The antitumoral glycoprotein CREG1 is regulated by lysosomal Cathepsin B (#17)

Alejandro Gomez Auli 1 , Oliver Schilling 1 , Christoph Peters 1 , Thomas Reinheckel 1
  1. Institute of Molecular Medicine and Cell Research, Albert Ludwigs University of Freiburg, Freiburg, Germany

The lysosomal protease cysteine cathepsin B (CTSB) is a protease involved in carcinogenesis. In diverse types of neoplasia, CTSB has been reported to be overexpressed, mislocalized, and to have an increased abundance. Moreover, these increased expression and abundance has also been associated with worse prognosis and survival in several of these cancer entities. Previous studies, employing the MMTV-PyMT mouse model of breast cancer (PyMT), have shown that the differential expression of Ctsb can have an opposite impact on the tumor phenotype. The lack of Ctsb leads to a reduced tumor burden, whereas the transgenic overexpression results in an enhanced burden. Yet, the cancer secretome changes mediated by CTSB, contributing to this diverting tumor phenotype are not completely understood.

Cellular Repressor of E1A-stimulated Genes 1 (CREG1), a secreted/lysosomal glycoprotein, was detected -using mass-spectrometry proteomics methods- to be abundant in the cancer secretome of PyMT mice lacking Ctsb, whereas its abundance was reduced in the cancer secretome of PyMT mice with a transgenic overexpression of human CTSB. Interestingly, CREG1 has been reported to be able to impair cell proliferation and to promote cell differentiation; functions which could relate to the observed diverting tumor phenotype.

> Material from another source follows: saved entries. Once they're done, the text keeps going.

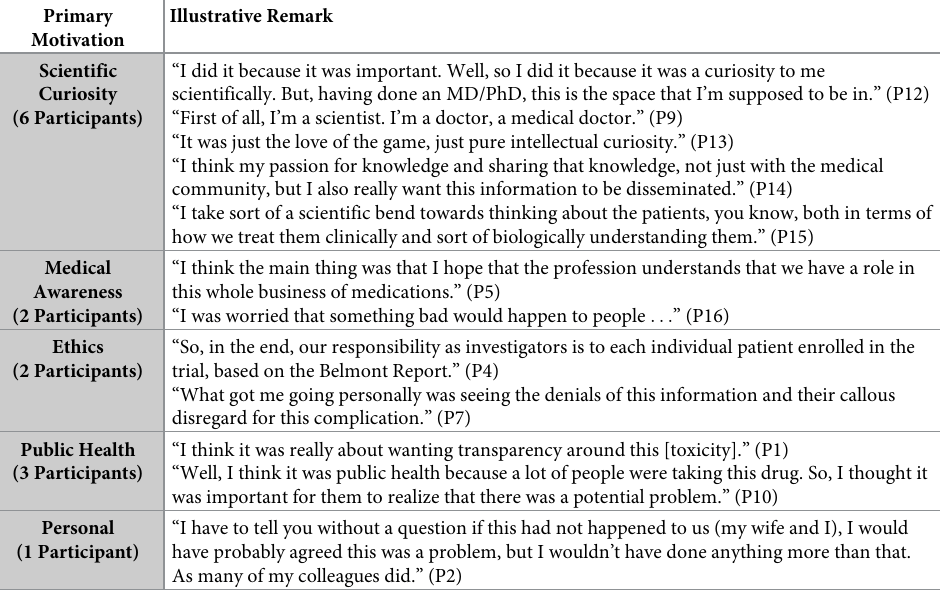
Table 2. Primary motivations for publishing adverse drug reactions.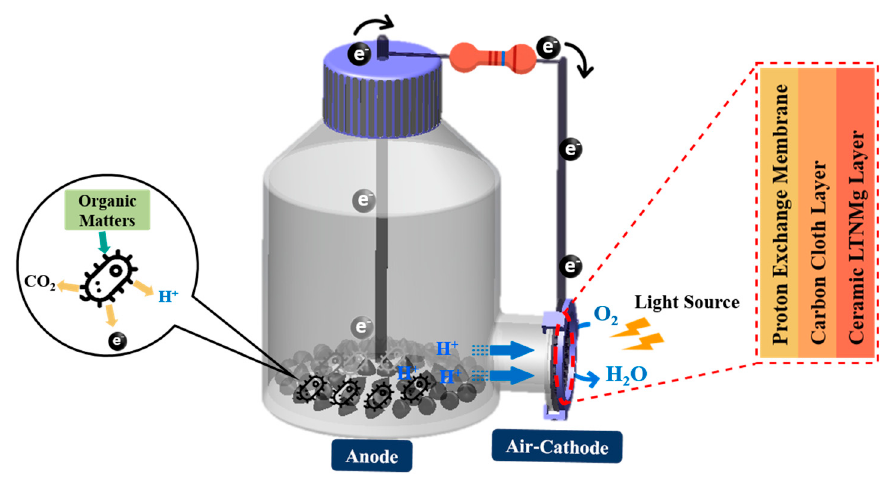
Figure 9. Schematic illustration of the MFC setup.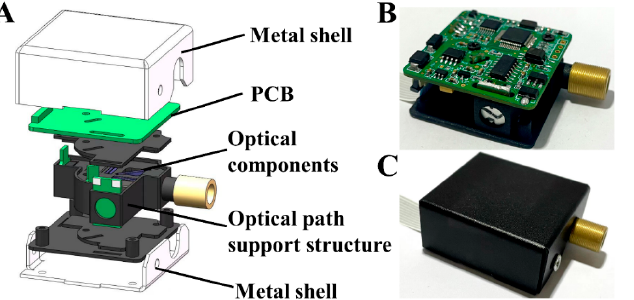
Figure 2. Structure and assembly of the fluorescence detector: ( A ) an exploded view of the three- dimensional (3D) structure; ( B ) a photo of the internal structure of the detector; ( C ) a photo of the detector with the metal box.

The measured changes in abundance of CREG1 -due to differential Ctsb expression- were corroborated and evidenced to be mediated by CTSB. Moreover, the addition of recombinant CREG1 to PyMT cancer cells led to reduced cell growth, migration, and invasion. In contrast, RNAi-mediated reduced expression of Creg1 in PyMT cells led to enhanced cell growth, migration, and invasion. Thus, the evidenced tumor suppressor-like functions of CREG1 might be key in the tumor-stroma interactions leading to the diverting tumor phenotype, observed in mice from the PyMT model with differential cathepsin B expression. Additionally, it further exemplifies how proteolysis at the tumor-stroma interface can influence the carcinogenic process.